Y no es que el doblaje español sea mejor que el alemán, italiano o japonés, es que es la lengua que más se usa. Hay que recordar que el español es usado por más de 400 millones de personas. Como también me dijo un productor de dibujos animados infantiles: “En Estados Unidos prefieren el doblaje en ‘español’ de España, que ‘español neutro’”.

Tenemos la industria, tenemos los profesionales, tenemos la tecnología y la capacidad y, sin embargo, hemos sido colonizados y pasamos a ser meros proveedores de voces, al peso.

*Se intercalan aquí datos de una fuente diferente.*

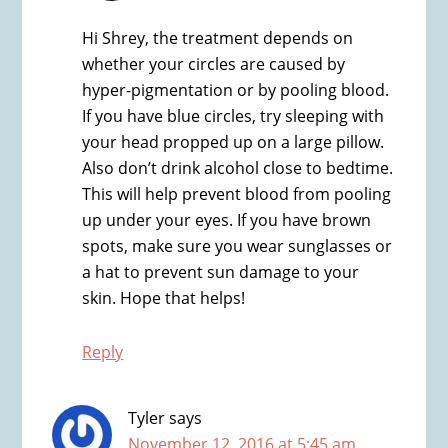
Hi Shrey, the treatment depends on
whether your circles are caused by
hyper-pigmentation or by pooling blood.
If you have blue circles, try sleeping with
your head propped up on a large pillow.
Also don’t drink alcohol close to bedtime.
This will help prevent blood from pooling
up under your eyes. If you have brown
spots, make sure you wear sunglasses or
a hat to prevent sun damage to your
skin. Hope that helps!
Reply
Tyler
says
November 12, 2016 at 5:45 am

Hubo un tiempo en el que la industria española de doblaje podría haber competido por sí misma y haber sido dueña de su destino estando presente en los mercados exteriores, ferias y festivales, con personalidad y derechos propios.

Hoy sin embargo solo tiene posibilidades de evolución hacia una situación positiva con la ayuda del legislador. Pero el legislador debe de entender que esta industria es importante, que garantiza muchos puestos de trabajo, que es parte integral e importante del tejido industrial audiovisual, estable y sostenible en el tiempo y, además, un valioso recurso para el idioma español.

Existe, en suma, la necesidad de una ley que ampare al sector. Una ley que, sin embargo, solo llegará cuando el legislador tome conciencia de esa absoluta necesidad. Lamentablemente, la situación actual es muy distinta. Para el legislador, hoy en día, el doblaje no existe; sigue siendo un desconocido; peor aún, culpable incluso de que seamos un país donde «apenas se hablan otros idiomas”, o culpable de que “el cine español se vea poco”.

Es necesaria la unidad del sector y dejar de pensar en términos de supervivencia. Superar la fase de los convenios colectivos locales, las mentalidades sindicales y de cotos de caza privados. Debemos reposicionar el sector y recuperar la competitividad en base a su reconocimiento como activo esencial del sector audiovisual y el idioma español, lograr el apoyo y protección de la Administración Pública, y desarrollar su competitividad, en origen.

Es momento de unión. Y como solíamos decir en Tecnison, la que fue mi casa durante 12 años: podemos hacer las cosas bien… o como siempre”.

José Egea es presidente de Aepsa.


1 comentario

Juan Francisco J. F. · 3 marzo, 2020 a las 10:37 pm

Interesante, sin duda el punto de vista, que ayuda a entender la situación del sector. Pero miedo me da que un sector tenga que depender del paternalismo del poder político – los legisladores – para subsistir. Que Dios nos coja confesados si debemos depositar la supervivencia del sector en Sus Señorías de Las Cortes. (Ojalá seamos entre todos capaces de desarrollar otras opciones y otros enfoques).